▶ _Sayfa alıntısı_
· · ·
Biz Parti olarak ötedenberi, Türkiye'nin
aday üyeliğinin Koperhag Kriterlerine uyulması koşuluyla
kabulünü savunduk. En azından bu doğrultuda güven
verici adımlar atılmasını istedik. Ne
var ki AB, Türkiye'yi itmemek, ona yolu açık tutup etkilemek
ve böylece değişimi kolaylaştırmak için
daha önce öne sürdüğü koşulları kaldırdı
ve Türkiye'yi aday üye yaptı. En azından,
bu kararın alınmasının temel nedenleri
Avrupa'nın stratejik çıkarları olsa da, görünürdeki
gerekçeler bu. Bundan dolayı üzgün değiliz. Kürdistan'ın
bir parçası da böylece Avrupa Birliği'nin yolunu
tutmuştur. Öte yandan, Türk yöneticiler ne denli ayak
diretseler de Türkiye, bu adımla birlikte dönüşü
zor bir yola girmiştir ve ister istemez etkilenecektir.
Türkiye aday ülke olmak için AB'nin öngördüğü demokratik
değerleri benimsemek, yasal sisteminde gerekli değişimleri
yapmak ve bu arada Kopenhag Kriterlerini
hayata geçirmek zorundadır. Bütün bunlar bizden yanadır
ve mücadelemize kolaylıklar sağlayacaktır.
Türkiye, barış ve demokrasi
güçlerinin gelişeceği bir döneme giriyor; bu olumludur.
Böylece Kürt ulusal mücadelesi için, siyasal ve kültürel planda
daha elverişli bir ortam oluşacaktır.
Roja Teze: AB Kürt sorununun
çözümü için Türkiye’yi zorlayacak mı?
· · ·
▶ _Veriler_
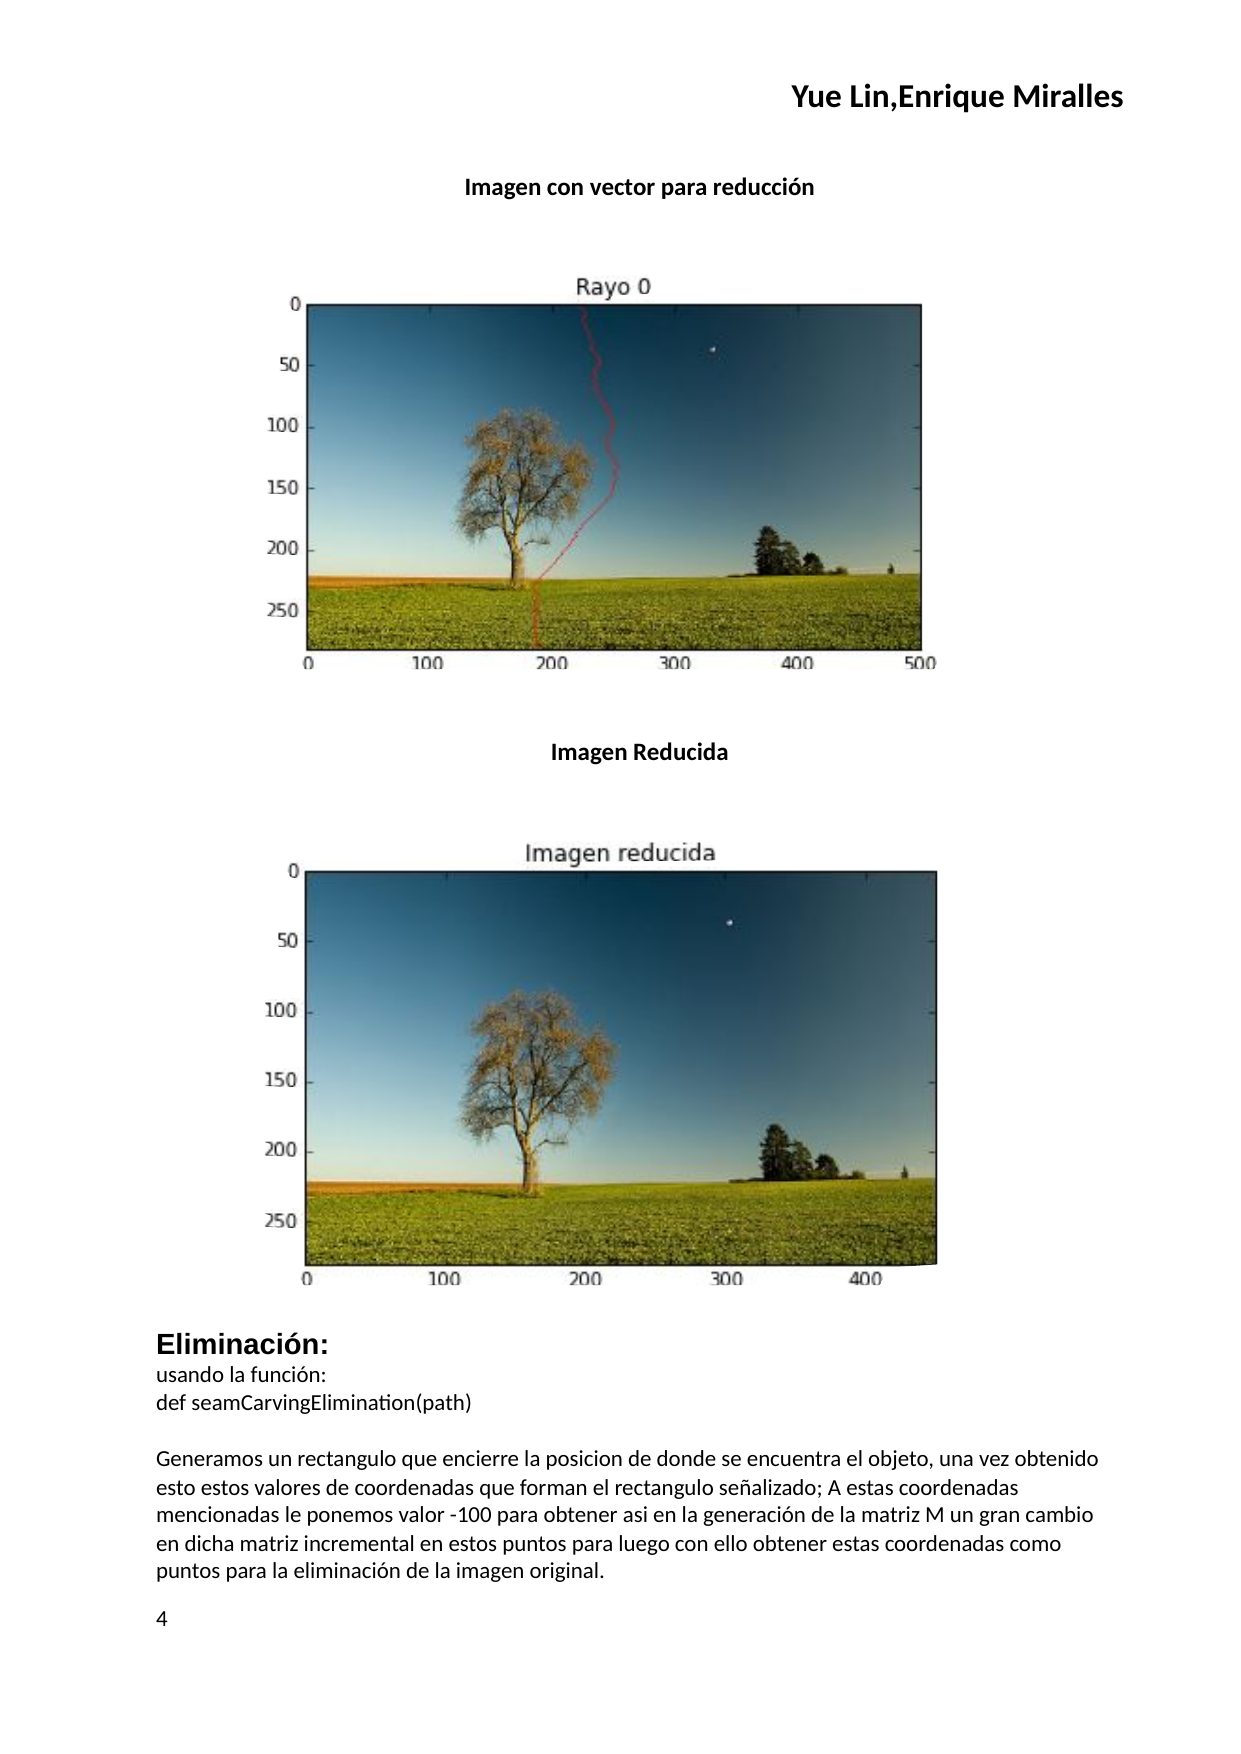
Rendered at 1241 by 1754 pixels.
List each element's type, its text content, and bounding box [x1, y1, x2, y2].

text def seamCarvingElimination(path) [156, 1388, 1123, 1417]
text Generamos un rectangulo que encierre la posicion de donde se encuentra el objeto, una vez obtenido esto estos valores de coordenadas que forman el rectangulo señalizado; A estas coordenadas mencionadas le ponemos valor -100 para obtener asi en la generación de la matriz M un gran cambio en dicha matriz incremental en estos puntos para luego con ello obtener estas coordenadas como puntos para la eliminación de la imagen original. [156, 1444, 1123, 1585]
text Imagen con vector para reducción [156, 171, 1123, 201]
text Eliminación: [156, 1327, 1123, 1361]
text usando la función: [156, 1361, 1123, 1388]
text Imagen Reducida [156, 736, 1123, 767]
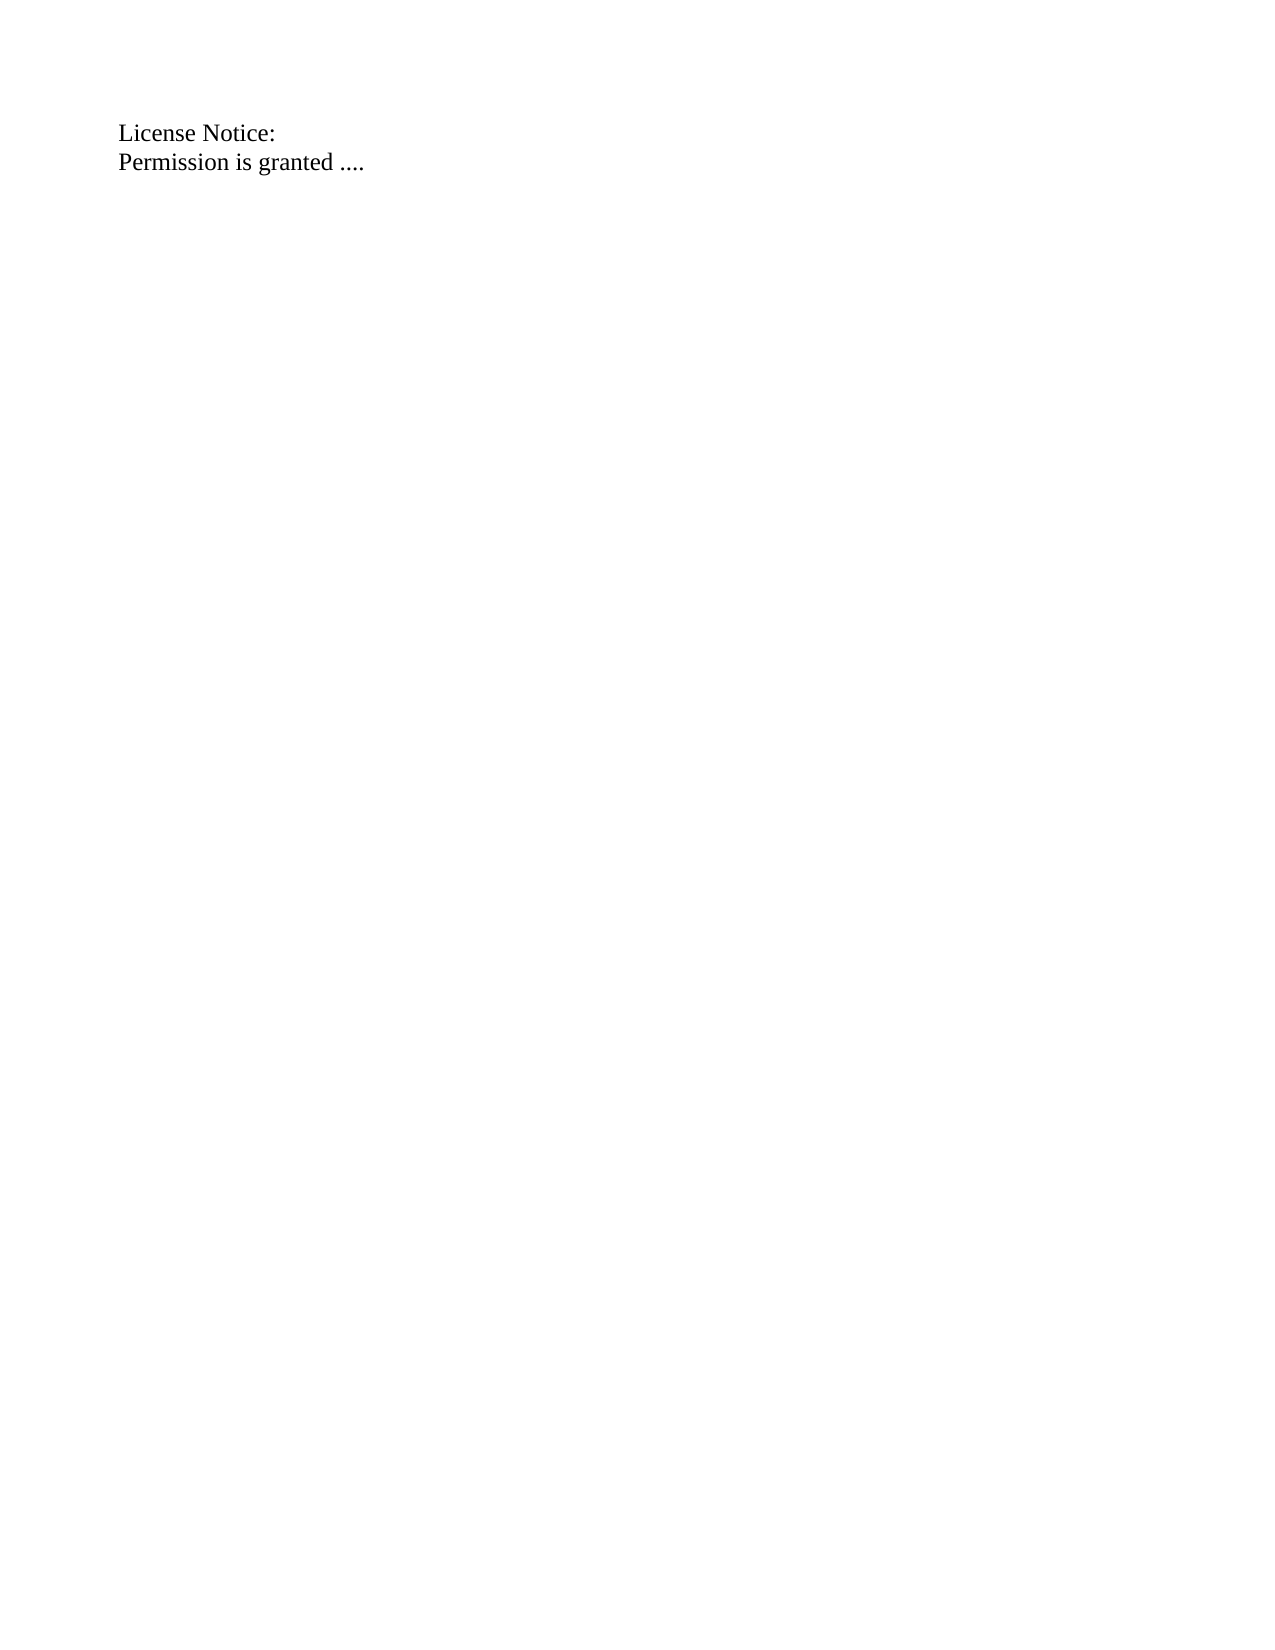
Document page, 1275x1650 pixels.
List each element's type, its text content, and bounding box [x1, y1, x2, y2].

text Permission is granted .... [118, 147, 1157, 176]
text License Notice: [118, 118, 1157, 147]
· · ·
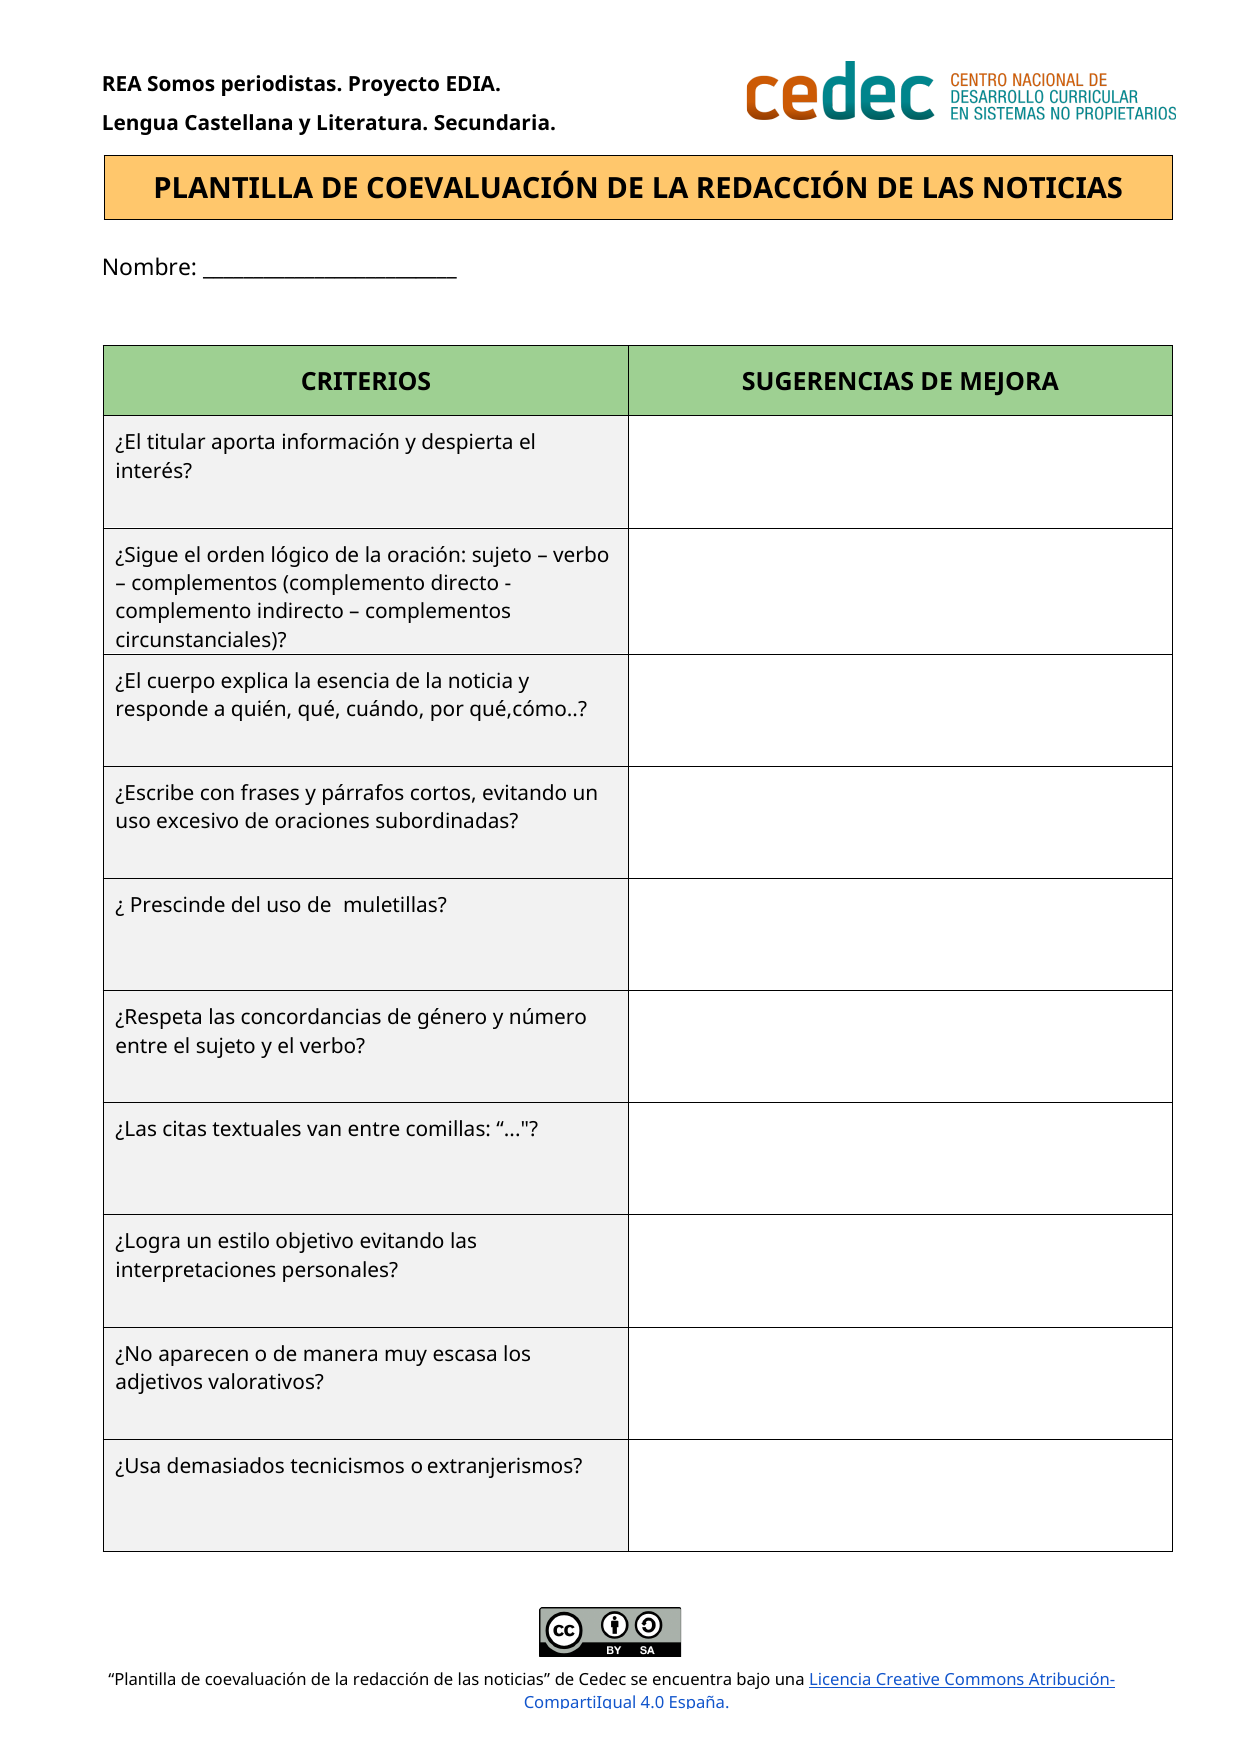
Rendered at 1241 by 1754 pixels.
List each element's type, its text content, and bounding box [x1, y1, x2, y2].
· · ·
▶ _Görevin kapsamı_
Sayfa alıntısına göre şu ifadelerin doğru olup olmadığını evet ya da hayır diye yanıtlayın ve her yanıtı belirleyen sözleri metinden aynen aktarın: (a) AB, Türkiye'yi aday üye yapmak için daha önce öne sürdüğü koşulları kaldırmıştır. (b) Parti, bu karardan dolayı üzgün olduğunu söylemektedir. (c) Türkiye'nin aday ülke olarak Kopenhag Kriterlerini hayata geçirmesi zorunlu değildir.

▶ _Çözümlü yanıt_
(a) Evet: "daha önce öne sürdüğü koşulları kaldırdı ve Türkiye'yi aday üye yaptı"
(b) Hayır: "Bundan dolayı üzgün değiliz."
(c) Hayır: "ve bu arada Kopenhag Kriterlerini hayata geçirmek zorundadır"